Frankly, we might never know which approach was better. The way to find this out is with randomized blinded studies and we clearly cannot do this. The existing variables between countries and health system structures as well as societies understanding of health are so vast that we definitely cannot really compare strategies. To put it mildly we are experimenting as we go.
- The flattening of the curve is due to the most vulnerable dying first as much as the lockdown
I don't think that is accurate. At the very least he does not have the data to make such claims. In the US there are about 50M people over 65 years of age. There are less than 1 million infected people in the US, for the "flattening" of the curve to have a meaningful impact from those at risk just dying off, we would have had to have far more infections to see that effect. And this is not including those with "frail" health such as those immunocompromised and with multiple comorbidities.
- The results will eventually be similar for all countries
Again, the details matter. The deaths of COVID, unless we find any therapeutic agent, are indeed likely going to be similar amongst countries with similar level of health-care system development. However that does not take into account that if the rate of infection is not controlled, you might have massive surges like the ones in Italy and New york in which the systems become overwhelmed.
- Covid-19 is a “mild disease” and similar to the flu, and it was the novelty of the disease that scared people.
That is not supported by the data that we have.
- The actual fatality rate of Covid-19 is the region of 0.1%
Actually the data points towards a mortality rate in the ballpark of 5% for most places around the world. If they have less, well, they are lucky I guess.
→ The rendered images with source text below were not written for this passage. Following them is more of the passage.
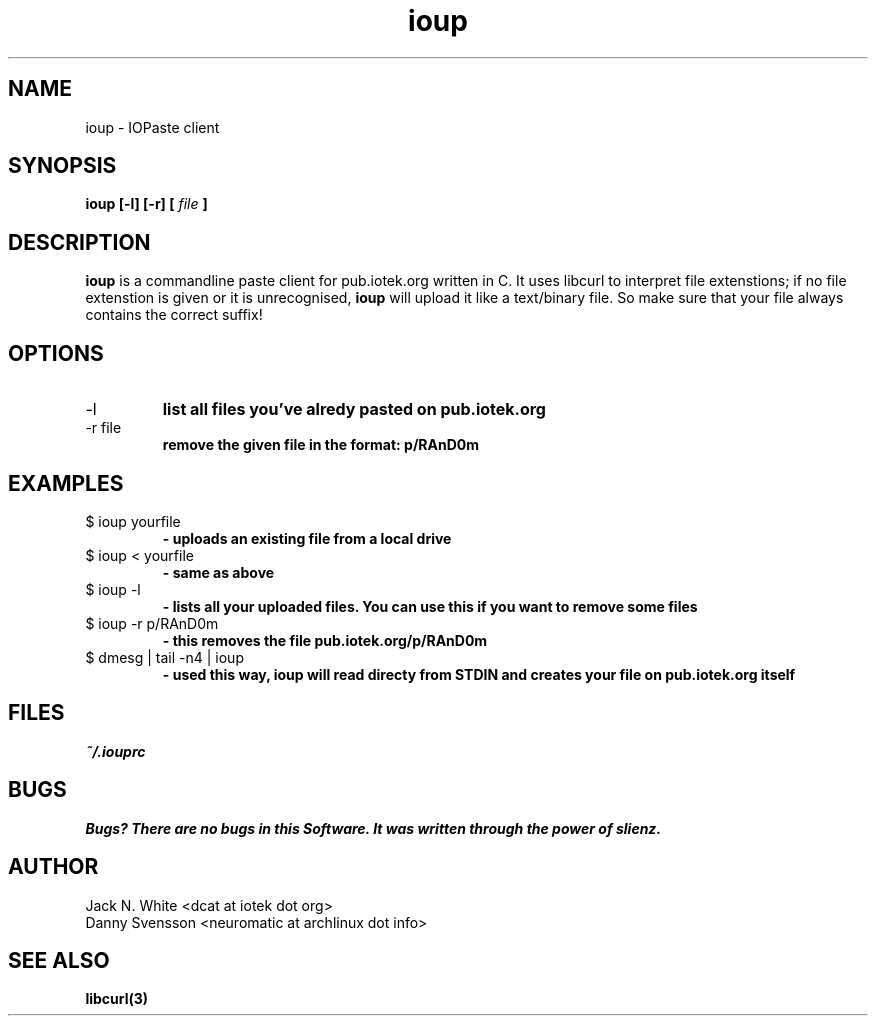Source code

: .\"Preocess this file with
.\"groff -man -Tascii foo.1
.\"
.TH ioup 1
.SH NAME 
ioup \- IOPaste client
.SH SYNOPSIS
.B ioup [-l] [-r] 
.B [
.I file
.B ]
.SH DESCRIPTION
.B ioup
is a commandline paste client for pub.iotek.org written in C. 
It uses libcurl to interpret file extenstions;
if no file extenstion is given or it is unrecognised,
.B ioup 
will upload it like a text/binary file. So make sure that your file always contains the correct 
suffix!
.SH OPTIONS
.IP "-l" 
.B list all files you've alredy pasted on pub.iotek.org
.IP "-r file"
.B remove the given file in the format: p/RAnD0m
.SH EXAMPLES
.IP "$ ioup yourfile"
.B \- uploads an existing file from a local drive
.IP "$ ioup < yourfile" 
.B \- same as above
.IP "$ ioup -l "
.B \- lists all your uploaded files. You can use this if you want to remove some files
.IP "$ ioup -r p/RAnD0m" 
.B \- this removes the file pub.iotek.org/p/RAnD0m
.IP "$ dmesg | tail -n4 | ioup"
.B \- used this way, ioup will read directy from STDIN and creates your file on pub.iotek.org itself
.SH FILES
.I ~/.iouprc
.SH BUGS
.B Bugs? There are no bugs in this Software. It was written through the power of slienz.
.SH AUTHOR
.IP "Jack N. White  <dcat at iotek dot org>"
.IP "Danny Svensson <neuromatic at archlinux dot info>"
.SH SEE ALSO
.BR libcurl(3)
For instance, there have been more than 10k deaths in NYC so far. NYC has a population of 8m. When you do do the math you do get about 0.1% death rate, but the implications of that would mean that every single human in NY is already infected which is highly unlikely, specially when they are still seeing new cases. That also does not take into account the people that are going to continue to die (aka, a large percentage of all that are currently connected to a ventilator will eventually die to the disease as the mortality rate among the subset that develop ARDS/severe pneumonia is in the 30%+ range.
So yeah, this sort of speculation does not seem accurate.
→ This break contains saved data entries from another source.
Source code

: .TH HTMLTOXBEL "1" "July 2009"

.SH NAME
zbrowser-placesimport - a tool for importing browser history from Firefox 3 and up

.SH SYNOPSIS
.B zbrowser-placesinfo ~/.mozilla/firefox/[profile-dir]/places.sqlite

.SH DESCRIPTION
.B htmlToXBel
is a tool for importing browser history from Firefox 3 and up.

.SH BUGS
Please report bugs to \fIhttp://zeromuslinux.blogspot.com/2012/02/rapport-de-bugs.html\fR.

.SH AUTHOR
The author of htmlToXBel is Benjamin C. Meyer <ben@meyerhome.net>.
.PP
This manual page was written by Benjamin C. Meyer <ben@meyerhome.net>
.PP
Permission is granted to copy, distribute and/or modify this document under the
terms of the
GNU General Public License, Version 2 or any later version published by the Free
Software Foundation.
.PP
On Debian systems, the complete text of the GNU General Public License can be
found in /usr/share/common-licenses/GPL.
- At least 50% of the population of both the UK and Sweden will be shown to have already had the disease when mass antibody testing becomes available
That is speculative at best, flat out wrong at worse.
Besides, if that is the hypothesis, we should be rushing to have widespread serology. Don't get me wrong, it would be a huge relief for me and most of the people if we find out that a large percentage of the population has been infected in the past, are doing fine and presumably has some degree of inmmunity.
Contrary to popular believe, nobody like lockdowns.